Prosecutors filed an appeal against the conditional release of journalists Hamdy al-Zaeem and Mohamed Hassan, who have been held in remand detention for over 20 months, on Tuesday, according to Amal Abdel Aziz, Zaeem’s wife.
The conditional release orders, issued by a Cairo criminal court on Monday, required the journalists to sign in at a police station three times each week, Arabic Network for Human Rights Information lawyer Amr Abdel Samea told Mada Masr.
The lawyer added that if the appeal is rejected and the defendants are conditionally released, the police will determine the specifics of the precautionary measures — how long each journalist must spend at the police station during a sign-in, for example — at a later date.
A different criminal court ordered the release of Osama Gaber, another journalist implicated in the same case, on Saturday, according to Abdel Samea.

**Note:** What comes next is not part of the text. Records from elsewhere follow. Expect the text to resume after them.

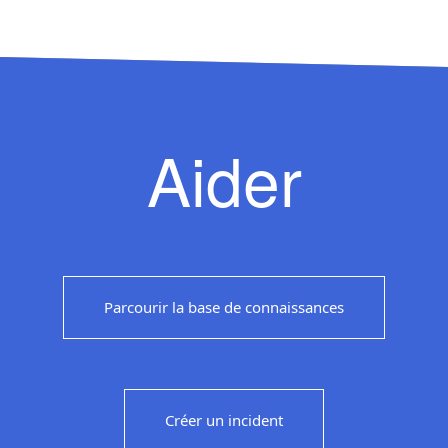
Aider
Parcourir la base de connaissances
Créer un incident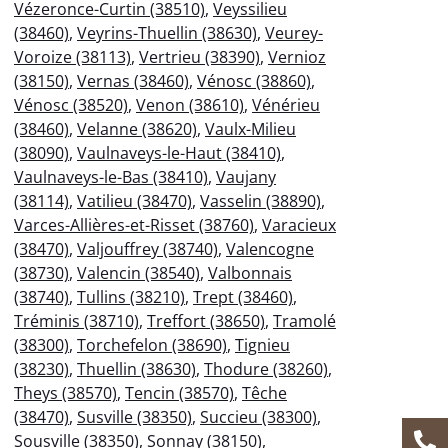
Vézeronce-Curtin (38510)
,
Veyssilieu
(38460)
,
Veyrins-Thuellin (38630)
,
Veurey-
Voroize (38113)
,
Vertrieu (38390)
,
Vernioz
(38150)
,
Vernas (38460)
,
Vénosc (38860)
,
Vénosc (38520)
,
Venon (38610)
,
Vénérieu
(38460)
,
Velanne (38620)
,
Vaulx-Milieu
(38090)
,
Vaulnaveys-le-Haut (38410)
,
Vaulnaveys-le-Bas (38410)
,
Vaujany
(38114)
,
Vatilieu (38470)
,
Vasselin (38890)
,
Varces-Allières-et-Risset (38760)
,
Varacieux
(38470)
,
Valjouffrey (38740)
,
Valencogne
(38730)
,
Valencin (38540)
,
Valbonnais
(38740)
,
Tullins (38210)
,
Trept (38460)
,
Tréminis (38710)
,
Treffort (38650)
,
Tramolé
(38300)
,
Torchefelon (38690)
,
Tignieu
(38230)
,
Thuellin (38630)
,
Thodure (38260)
,
Theys (38570)
,
Tencin (38570)
,
Têche
(38470)
,
Susville (38350)
,
Succieu (38300)
,
Sousville (38350)
,
Sonnay (38150)
,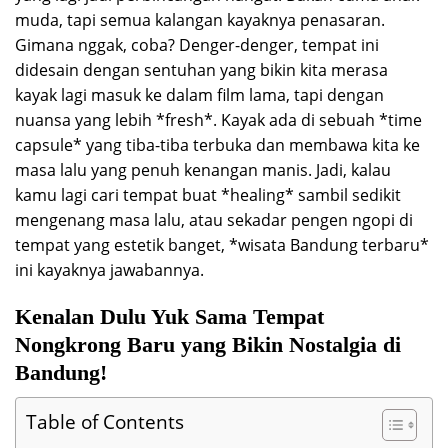
muda, tapi semua kalangan kayaknya penasaran.
Gimana nggak, coba? Denger-denger, tempat ini
didesain dengan sentuhan yang bikin kita merasa
kayak lagi masuk ke dalam film lama, tapi dengan
nuansa yang lebih *fresh*. Kayak ada di sebuah *time
capsule* yang tiba-tiba terbuka dan membawa kita ke
masa lalu yang penuh kenangan manis. Jadi, kalau
kamu lagi cari tempat buat *healing* sambil sedikit
mengenang masa lalu, atau sekadar pengen ngopi di
tempat yang estetik banget, *wisata Bandung terbaru*
ini kayaknya jawabannya.
Kenalan Dulu Yuk Sama Tempat
Nongkrong Baru yang Bikin Nostalgia di
Bandung!
Table of Contents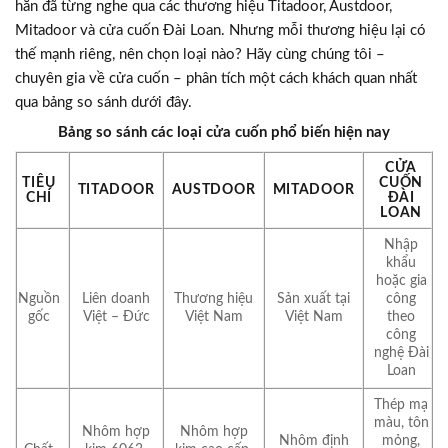
hẳn đã từng nghe qua các thương hiệu Titadoor, Austdoor,
Mitadoor và cửa cuốn Đài Loan. Nhưng mỗi thương hiệu lại có
thế mạnh riêng, nên chọn loại nào? Hãy cùng chúng tôi –
chuyên gia về cửa cuốn – phân tích một cách khách quan nhất
qua bảng so sánh dưới đây.
Bảng so sánh các loại cửa cuốn phổ biến hiện nay
CỬA
TIÊU
CUỐN
TITADOOR
AUSTDOOR
MITADOOR
CHÍ
ĐÀI
LOAN
Nhập
khẩu
hoặc gia
Nguồn
Liên doanh
Thương hiệu
Sản xuất tại
công
gốc
Việt – Đức
Việt Nam
Việt Nam
theo
công
nghệ Đài
Loan
Thép mạ
màu, tôn
Nhôm hợp
Nhôm hợp
Nhôm định
mỏng,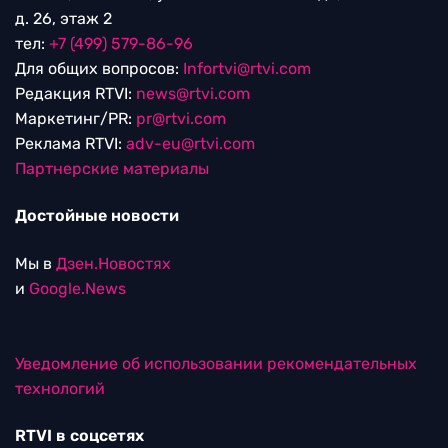
д. 26, этаж 2
тел:
+7 (499) 579-86-96
Для общих вопросов:
Infortvi@rtvi.com
Редакция RTVI:
news@rtvi.com
Маркетинг/PR:
pr@rtvi.com
Реклама RTVI:
adv-eu@rtvi.com
Партнерские материалы
Достойные новости
Мы в
Дзен.Новостях
и
Google.News
Уведомление об использовании рекомендательных
технологий
RTVI в соцсетях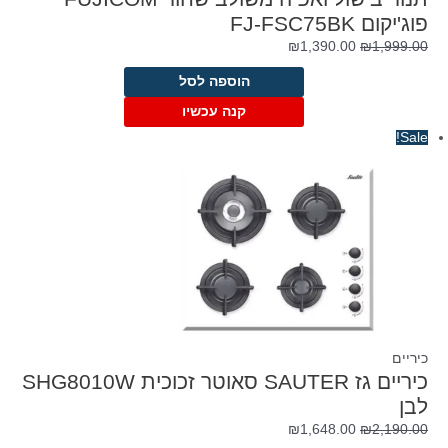
פוג'יקום FJ-FSC75BK
המחיר
המחיר
₪
1,390.00
₪
1,999.00
המקורי
הנוכחי
הוספה לסל
היה:
הוא:
₪1,390.00.
₪1,999.00.
קנה עכשיו
Sale!
כיריים
כיריים גז SAUTER סאוטר זכוכית SHG8010W
לבן
המחיר
המחיר
₪
1,648.00
₪
2,190.00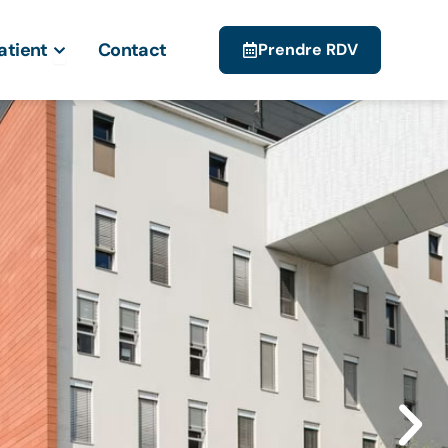
gies traitées
Ouvrir Espace patient
atient
Contact
Prendre RDV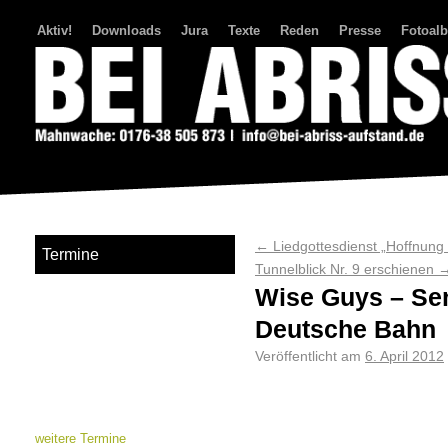
Aktiv!
Downloads
Jura
Texte
Reden
Presse
Fotoal
Bei Abriss Aufstand
←
Liedgottesdienst „Hoffnung f
Termine
Tunnelblick Nr. 9 erschienen
Wise Guys – Senk
Deutsche Bahn
Veröffentlicht am
6. April 2012
weitere Termine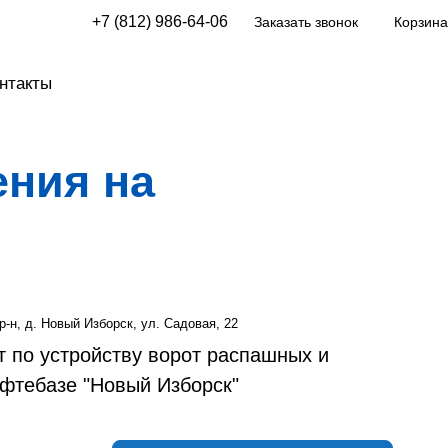
+7 (812) 986-64-06
Заказать звонок
Корзина
нтакты
ения на
р-н, д. Новый Изборск, ул. Садовая, 22
 по устройству ворот распашных и
фтебазе "Новый Изборск"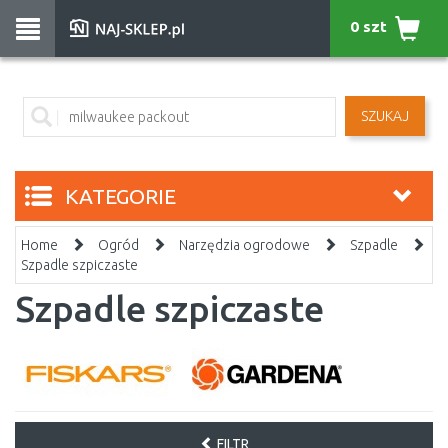
0 szt
SZUKAJ
KATEGORIE
Home
Ogród
Narzędzia ogrodowe
Szpadle
Szpadle szpiczaste
Szpadle szpiczaste
FILTR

Prosecutors appealed the decision, but the appeal was rejected and Gaber has since been released.
Police arrested Zaeem, who was working as a correspondent for London-based Al-Hayat newspaper and Al-Balad news website, alongside Gaber and Hassan from the vicinity of the Journalists Syndicate in downtown Cairo on September 26, 2016, while they were filming a report. They were taken to the nearby Qasr al-Nil Police Station.
The three journalists were physically assaulted by police and barred from communicating with their lawyers before they were taken to the central Cairo prosecution, where they were given a 15-day detention order pending investigations, according to the Association for Freedom of Thought and Expression (AFTE).
Prosecutors accused the journalists of being members of a terrorist organization, disseminating false news, undermining national unity and societal peace and calling for protests without permission. In January 2017, they were referred to the State Security Prosecution, pending further investigations.
Monday’s release order was not the first issued to the three journalists. On April 29, a criminal court ordered their conditional release. However, an appeal submitted by prosecution the next day was accepted, and their remand detention was extended by 45 days.
In recent months, there has been a spate of arrests and detention order renewals for journalists, bloggers and activists. According to a press release issued by the Paris-based Reports Without Borders in May, at least 33 journalists, citizen journalists and bloggers are currently detained in Egypt. On the organization’s 2018 World Press Freedom Index, Egypt was ranked 161 out of 180.